Singapore has provided “a steady vision of how countries in the Pacific region can cooperate effectively,” Obama said as he hosted Prime Minister Lee Hsien Loong at the White House yesterday. Lee “has proven to be an outstanding partner for us on the international stage,” the president said.
Lee praised Obama for putting greater emphasis on Asia and said Singapore “would like to be of help in furthering this process,” which includes countering China’s increasing influence in the region.
Though the White House didn’t issue a statement on the specifics of a private meeting between the two leaders, they were to slated talk about economic and security issues, including the territorial disputes in the East and South China Seas.
Also on the agenda was discussion of the East Asia Summit and the Asia Pacific Economic Cooperation forum. Lee is on a four-day visit to the U.S. Obama visited Singapore in November 2009.
Obama and Lee also planned to discuss progress toward a Trans-Pacific Partnership trade alliance. If negotiations succeed, the 11-nation free-trade bloc would be the biggest trade deal for the U.S. and the first new accord under Obama. The region represents more than half of global output and more than 40 percent of world trade, according to the U.S. trade office.
In their public comments yesterday, neither Obama nor Lee mentioned the June 2012 death in Singapore of Shane Todd, an American research engineer. Todd’s family has disputed the Singapore police department’s conclusion that he committed suicide.
Singapore police last month said they will share evidence with the U.S. Federal Bureau of Investigation.
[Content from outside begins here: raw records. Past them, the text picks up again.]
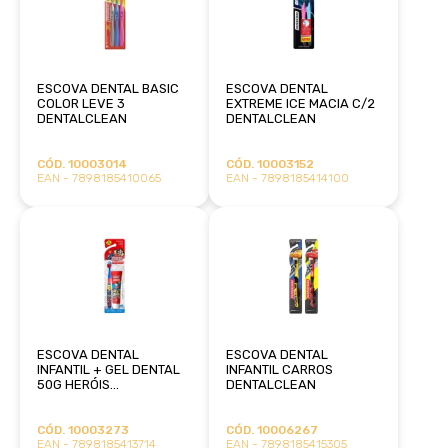
ESCOVA DENTAL BASIC
ESCOVA DENTAL
COLOR LEVE 3
EXTREME ICE MACIA C/2
DENTALCLEAN
DENTALCLEAN
CÓD. 10003014
CÓD. 10003152
EAN - 7898185410065
EAN - 7898185414100
ESCOVA DENTAL
ESCOVA DENTAL
INFANTIL + GEL DENTAL
INFANTIL CARROS
50G HERÓIS
DENTALCLEAN
DENTALCLEAN
CÓD. 10003273
CÓD. 10006267
EAN - 7898185413714
EAN - 7898185415305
Todd had worked at the Institute of Microelectronics in Singapore, a unit of the state-owned Agency for Science, Technology and Research. Todd’s family has suggested his death may have been tied to a project the institute was working on with China’s Huawei Technologies Co.
The Trans-Pacific Partnership started in 2005 with Brunei, Chile, Singapore and New Zealand as a pact to open trade in goods, services and government procurement. Negotiations have since widened to include Australia, Canada, Malaysia, Mexico, Peru, Vietnam and the U.S., which looks to complete talks by the end of this year.
In New York, Lee planned talks with Mayor Michael Bloomberg, former Secretary of State Hillary Clinton and corporate business leaders, the newspaper said. The mayor is founder and majority owner of Bloomberg LP, the parent company of Bloomberg News.